0

I have an LDIF file. I want to extract information from it, such as return all objects where a certain attribute has a specific value, or return the value of a specific attribute of all objects. I want this to be efficient, even if the LDIF file's size is a gigabyte.

The obvious thing would be to import it in OpenLDAP, however, I seem to be missing some schema information. My LDAP skills are limited, but I always get this error:

$ slapadd -n 0 -F /etc/ldap/slapd.d -l config.ldif
5b1b9f46 PROXIED attributeDescription "DC" inserted.
5b1b9f46 <= str2entry: str2ad(instanceType): attribute type undefined
slapadd: could not parse entry (line=1)
_                       0.06% eta   none elapsed            none spd   7.1 M/s
Closing DB...

My research suggests that it is non-trivial to import this LDIF file with OpenLDAP.

Another idea would be to somehow import it to SQL. There are apparently several ways to store hierarchical data, but none of them seem to yield cheap queries. I have the luxury of it being essentially read-only, so I don't care if inserts are expensive.
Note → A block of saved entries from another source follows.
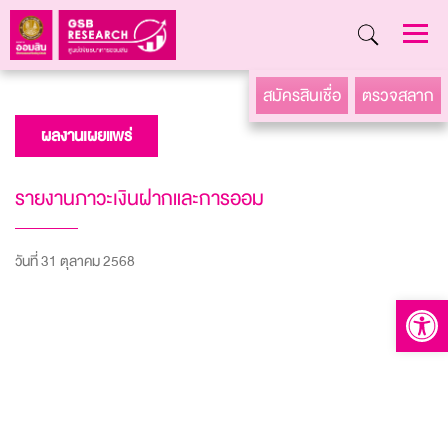
Skip
สมัครสินเชื่อ
ตรวจสลาก
to
ผลงานเผยแพร่
content
รายงานภาวะเงินฝากและการออม
วันที่ 31 ตุลาคม 2568
Open to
I'm using Linux and I'd prefer solutions in python.

Any ideas?

Volker
  • 200
  • 1
  • 9
  • I may simply use python's `ldif.LDIFRecordList`... unless the performance is too poor on large LDIF files. I need to get my hands on a huge one first to test htis. – Volker Jun 09 '18 at 17:38

1 Answers1

0

Since I'm the author of python-ldap's LDIF parser I'd say it's too slow and would also consume too much memory for such large data.

I'd recommend to examine the schema needed and load the data to OpenLDAP with slapadd. It's probably a bit of work but definitely not rocket science.

Michael Ströder
  • 1,248
  • 8
  • 12